- Born: September 12, 1975 (age 50) Orlando, Florida, U.S.
- Occupations: Television producer Film director Television writer Screenwriter
- Known for: Arrested Development

= Brad Copeland =

American television writer and producer

Brad Copeland is an American television writer, producer and film director, best known for his work on the Fox TV series Arrested Development.

==Television career==
He has written for the television programs Arrested Development, My Name Is Earl, Grounded for Life and NewsRadio.

In 2006, Copeland created the pilot named Southern Comfort for the ABC television network. The pilot revolved around a billionaire who returns to his small town to restore his relationship with his family. ABC chose not to pick up the pilot.

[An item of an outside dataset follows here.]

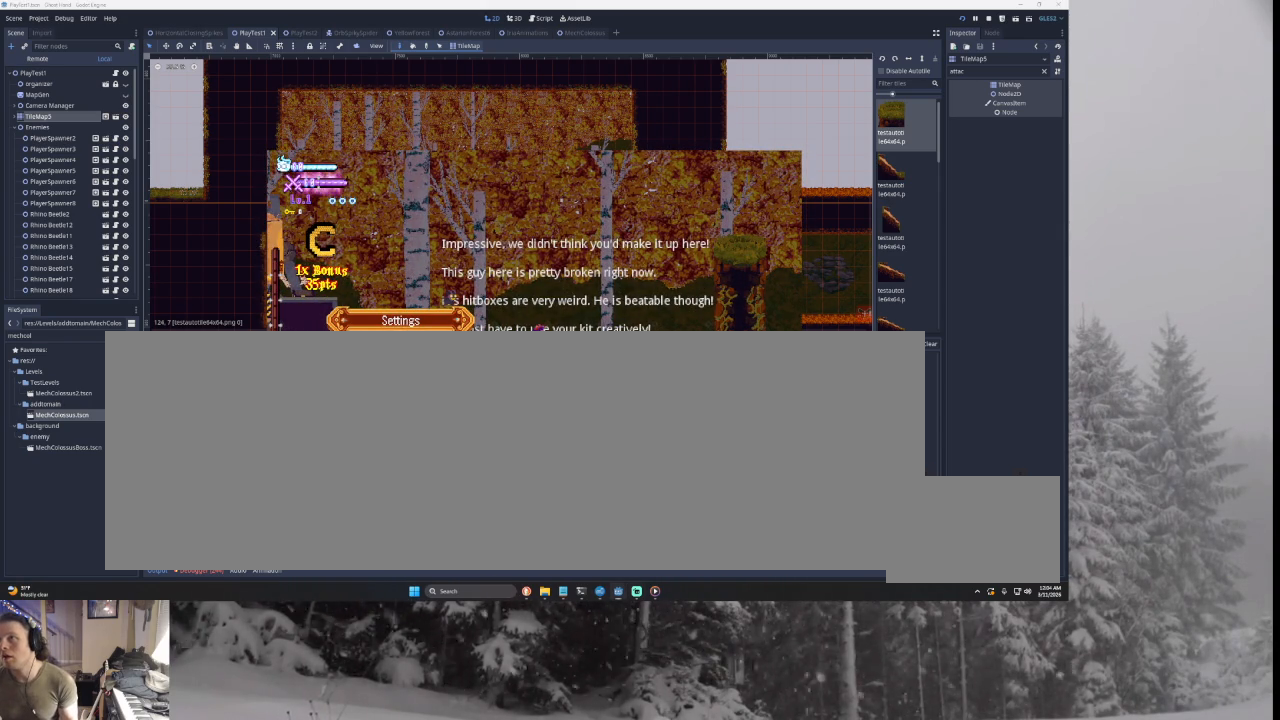
{"buttons": ["CROSS"], "left_stick": "center", "right_stick": "center", "events": []}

He developed and executive produced the American version of The Inbetweeners for MTV

He formerly worked as writer and executive producer on Life in Pieces.

==Movie career==
Copeland wrote the screenplay for the 2007 film, Wild Hogs, which revolves around a group of wannabe bikers who encounter bikers from a dangerous New Mexican biker gang. The film was released on March 2, 2007; and stars Tim Allen, Martin Lawrence, William H. Macy and John Travolta.

His other movie credits include Yogi Bear, Coffee Town, in which he also directed, Ferdinand, Spies in Disguise, and Jerry & Marge Go Large.

Copeland will be writing the movie version of Knight Rider, as well as the film adaptation for the novel, Flora & Ulysses.